Gingrich also hailed the economic benefits of the ethanol industry in farm states like Iowa. “I would rather have the next building boom in Des Moines than in Dubai,” he told the crowd. He criticized the “big city attacks” and “big urban newspapers” that condemn government ethanol subsidies as wasteful.

The Journal fired back in an editorial that called Gingrich “Professor Cornpone” and accused him of pandering to farmers and ethanol producers.

“Given that Mr. Gingrich aspires to be President, his ethanol lobbying raises larger questions about his convictions and judgment. The Georgian has been campaigning in the tea party age as a fierce critic of spending and government, but his record on that score is, well, mixed,” the newspaper said.”

Gingrich responded with a letter to the editor. “I am not a lobbyist for ethanol, not for anyone,” he wrote. “My support of increased domestic energy production of all forms, including biofuels and domestic drilling, is born out of our urgent national security and economic needs.”

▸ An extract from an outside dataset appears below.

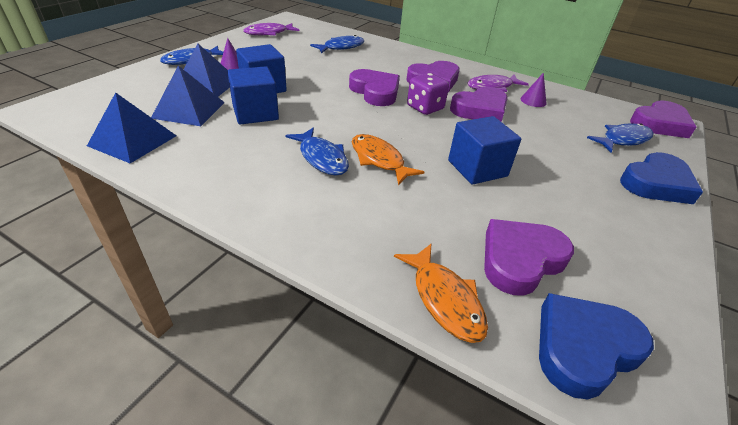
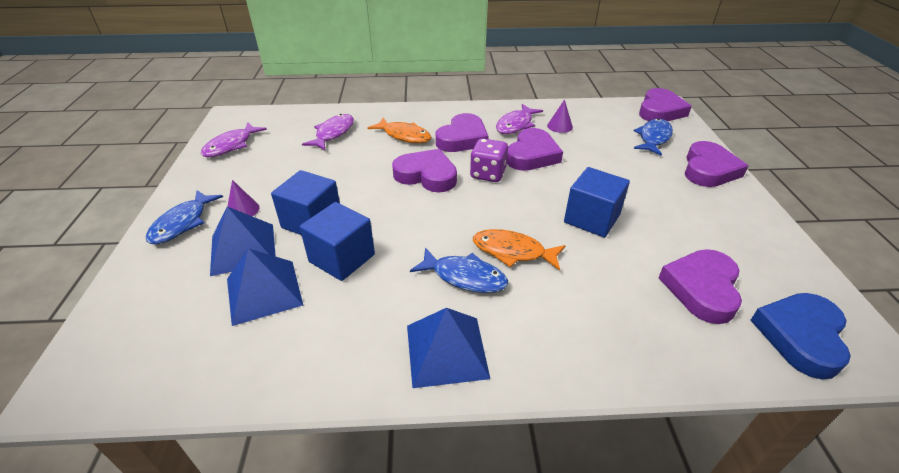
camera: 30 degrees left, 0 degrees up
(132, 140) = (248, 365): blue pyramid -> blue pyramid (446, 351)
(341, 47) = (333, 133): blue fish -> purple fish
(444, 299) = (695, 356): orange fish -> orange fish (404, 136)
(656, 183) = (708, 169): blue heart -> purple heart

The dust-up between Gingrich and the Journal was representative of the difficulty faced by conservatives over ethanol policy. Free-market doctrine frowns on the idea of government subsidies, but the ethanol mandates and tax breaks are popular in Midwestern battleground states and especially in Iowa, an early caucus state in the presidential nominating process.

“There are politicians who use this politically” even as evidence about ethanol’s poor cost effectiveness undermines the case for subsidies, said Schatz. He noted that Gore recently confessed to the “mistake” of supporting ethanol during his presidential campaign.

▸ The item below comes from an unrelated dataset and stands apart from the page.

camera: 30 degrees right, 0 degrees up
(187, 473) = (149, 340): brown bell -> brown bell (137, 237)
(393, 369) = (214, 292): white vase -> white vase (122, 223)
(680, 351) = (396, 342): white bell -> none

Big producers are drawn to the industry by its tax breaks and mandates—even libertarians like the owners of Koch Industries, whose subsidiary Flint Hills Resources purchased four ethanol plants in Iowa in the last year.

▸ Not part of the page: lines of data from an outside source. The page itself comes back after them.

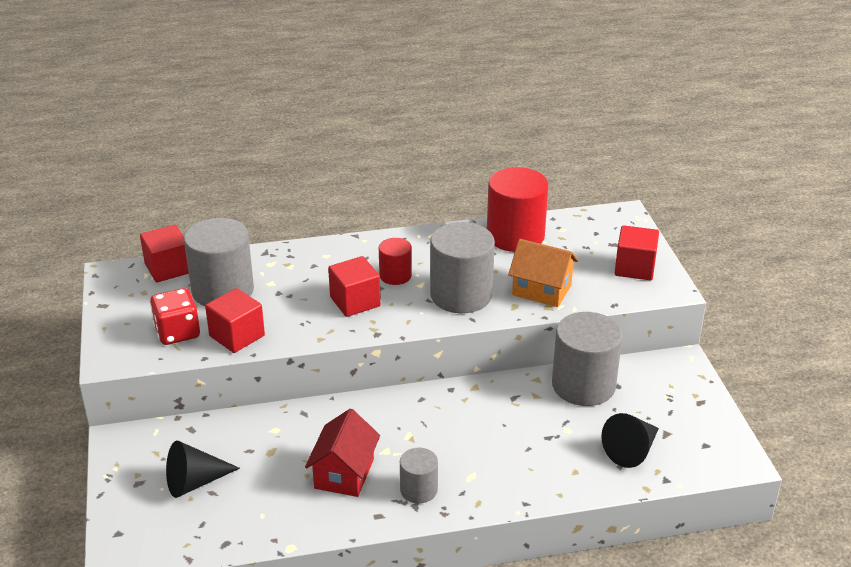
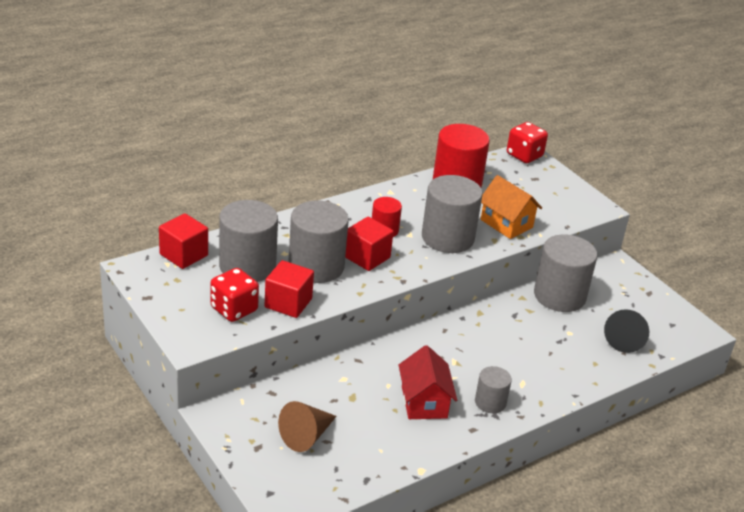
camera: 25 degrees left, 0 degrees up
(195, 482) = (306, 436): black cone -> brown cone
(294, 302) = (316, 266): none -> grey cylinder
(541, 290) = (506, 223): orange house -> orange house turned 45 degrees clockwise
(618, 216) = (524, 155): none -> red dice
(634, 268) = (563, 195): red cube -> none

“Mandates, subsidies, protective tariffs and over-regulation are neither market-based nor helpful to society in general; however, they are—especially in the case of ethanol—the law,” Koch told its employees in an in-house newsletter in January.

“Because of government mandates, we believe ethanol will be part of the transportation fuels market for years to come,” said Flint Hills president Brad Razook. “We… want to remain competitive. It’s really as simple as that.”

And when Sen. Tom Coburn, a conservative Republican from Oklahoma, proposed to eliminate the main ethanol tax break as a wasteful “tax earmark” last fall, he got into a skirmish with Grover Norquist, the president of the conservative group Americans for Tax Reform.

Norquist maintains that the elimination of any tax break represents a tax increase, because it would increase government revenues unless offset by a cut in taxes elsewhere.

The ethanol tax credit is “a sucky thing,” said Norquist. His organization, he said, receives no support from ethanol interests. But deleting a tax break without an offsetting tax, he said, promotes government spending.

Coburn, who has been working with other senators on proposals to reduce the federal debt and deficit, took issue with ATR’s stand. “Your organization is working to protect an ethanol subsidy the Heritage Foundation and others have called a tax earmark because it is a special interest giveaway targeted to a narrow group of recipients,” Coburn said, chiding Norquist in a letter.